What you need to do -
The lines from the one containing "selama sebulan (250 j" through the end of the entries are what to output; reproduce them exactly and add nothing.

Supplied information -
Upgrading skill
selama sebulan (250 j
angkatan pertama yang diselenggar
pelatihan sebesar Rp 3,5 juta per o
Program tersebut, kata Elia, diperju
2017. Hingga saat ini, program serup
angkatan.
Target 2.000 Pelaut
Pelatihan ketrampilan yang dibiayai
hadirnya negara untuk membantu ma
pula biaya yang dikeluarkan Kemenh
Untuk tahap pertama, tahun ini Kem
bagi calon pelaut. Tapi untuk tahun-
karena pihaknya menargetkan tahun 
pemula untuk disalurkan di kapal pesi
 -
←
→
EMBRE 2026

Solution for this problem -
selama sebulan (250 j
angkatan pertama yang diselenggar
pelatihan sebesar Rp 3,5 juta per o
Program tersebut, kata Elia, diperju
2017. Hingga saat ini, program serup
angkatan.
Target 2.000 Pelaut
Pelatihan ketrampilan yang dibiayai
hadirnya negara untuk membantu ma
pula biaya yang dikeluarkan Kemenh
Untuk tahap pertama, tahun ini Kem
bagi calon pelaut. Tapi untuk tahun-
karena pihaknya menargetkan tahun 
pemula untuk disalurkan di kapal pesi
 -
←
→
EMBRE 2026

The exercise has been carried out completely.